Define $$F(s) = \sum_{n=1}^\infty \frac{\mu^2(n)}{n^s}$$ where $s \in \mathbb{C}.$
Verify that "If $k$ is a constant and $g : \mathbb{N} \rightarrow \mathbb{C}$ with $g(n) = O_\delta(n^{\delta + k})$ for any $\delta > 0$, then the abscissa of absolute convergence, $\sigma_2(G)$, for $$G(s) = \sum_{n=1}^\infty \frac{g(n)}{n^s}$$ satisfies $\sigma_2(G) \leq k+1.$"

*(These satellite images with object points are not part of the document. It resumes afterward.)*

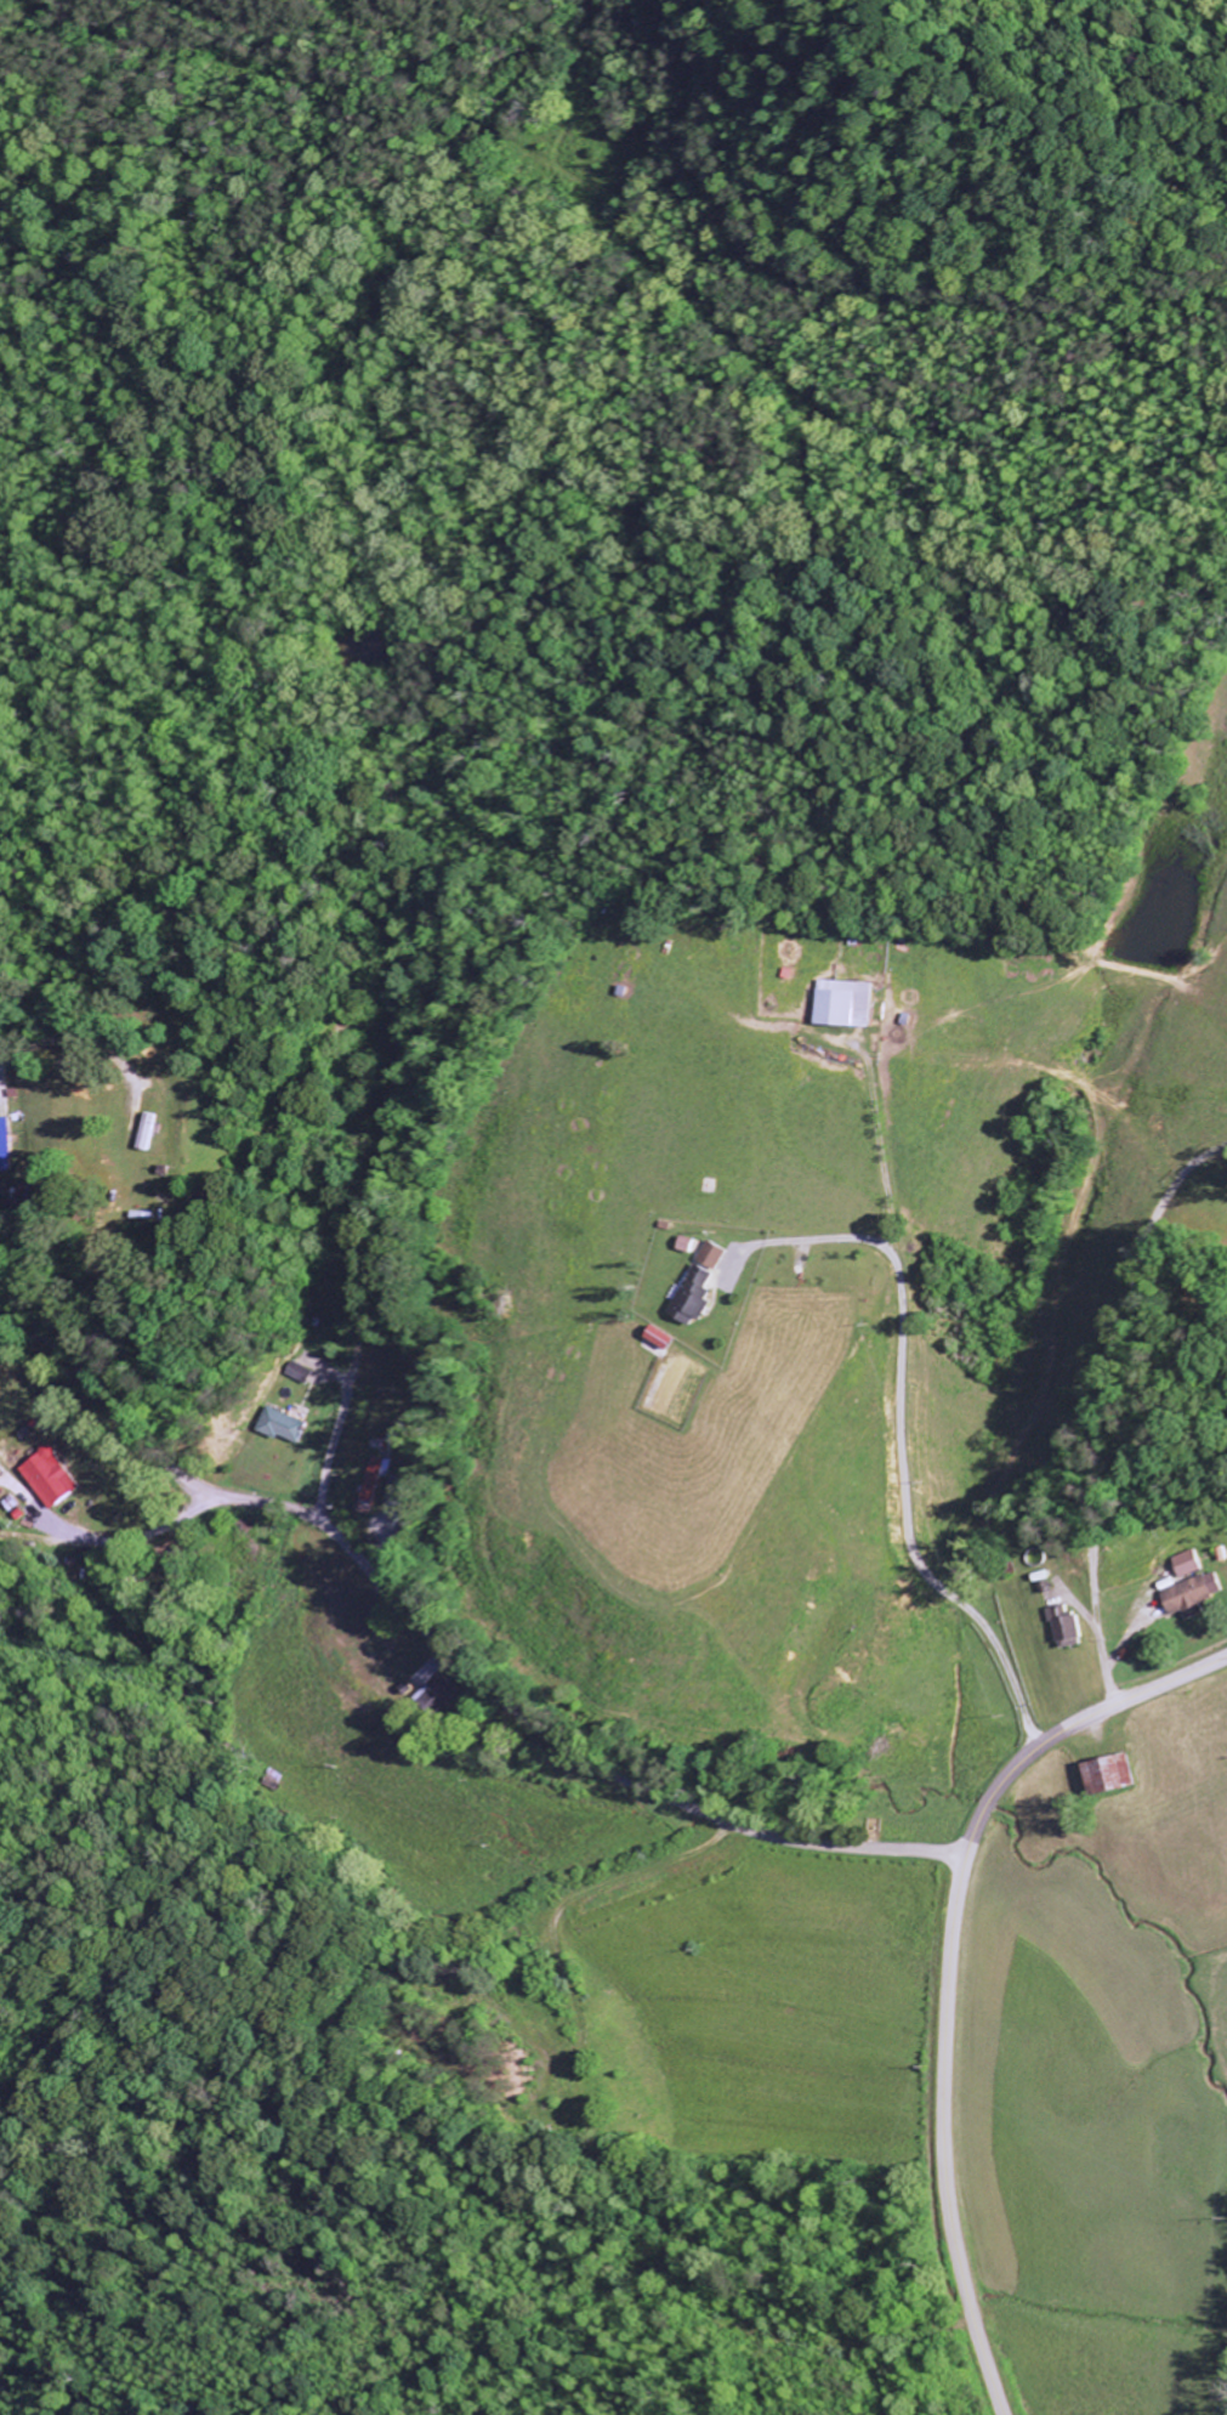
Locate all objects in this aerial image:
building: (851, 1004)
building: (8, 1145)
building: (691, 1244)
building: (718, 1254)
building: (699, 1294)
building: (667, 1336)
building: (304, 1372)
building: (288, 1424)
building: (54, 1477)
building: (377, 1483)
building: (1191, 1563)
building: (1197, 1594)
building: (1074, 1626)
road: (447, 1657)
building: (448, 1694)
building: (1117, 1774)
road: (949, 1968)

Then use the statement to show that $\sigma_1(F) = \sigma_2(F) =1.$
Note : Let $H(s)$ denote the Dirichlet series, then $$\sigma_1(H) = \inf\{\sigma \in \mathbb{R} : H(\sigma) \ \mbox{converges}\},$$ $$\sigma_2(H) = \inf\{\sigma \in \mathbb{R} : H(\sigma) \ \mbox{converges absolutely}\}.$$
$\textbf{Proof}$ Fix $\delta > 0$, then there exists $n(\delta)$ and a constant $c(\delta)$ such that $$|g(n)| \leq c(\delta)n^{k + \delta}$$ for any $n \geq n(\delta).$ So $$\sum_{n=n(\delta)}^\infty \frac{|g(n)|}{n^\sigma} \leq c(\delta) \sum_{n \geq n(\delta)}\frac{1}{n^{\sigma - k - \delta}}.$$ The last summation will be convergent if and only if $$\sigma > k + \delta + 1.$$ By definition, $$\sigma_2(G) \leq k + \delta + 1$$ for any $\delta > 0$.
Therefore $\sigma_2(G) \leq k+1$
$\textbf{Is my proof correct ?}$
$\textbf{Proof}$ Since $\frac{\mu^2(n)}{n^\sigma} \geq 0$ for any $\sigma \in \mathbb{R}$, $\sigma_1(F) = \sigma_2(F).$ Since $n^x$ is an incresing function and $n^x \rightarrow 1$ as $x \rightarrow 0$, $$\mu^2(n) = O_\delta(n^\delta)$$ for any $\delta > 0.$ Then $\sigma_2(F) \leq 1$. Since $$\sum_{p \ \mbox{prime}}\frac{1}{p} \leq F(1)$$ and $\sum_{p \ \mbox{prime}}\frac{1}{p}$ diverges, $\sigma_2(F) \geq 1.$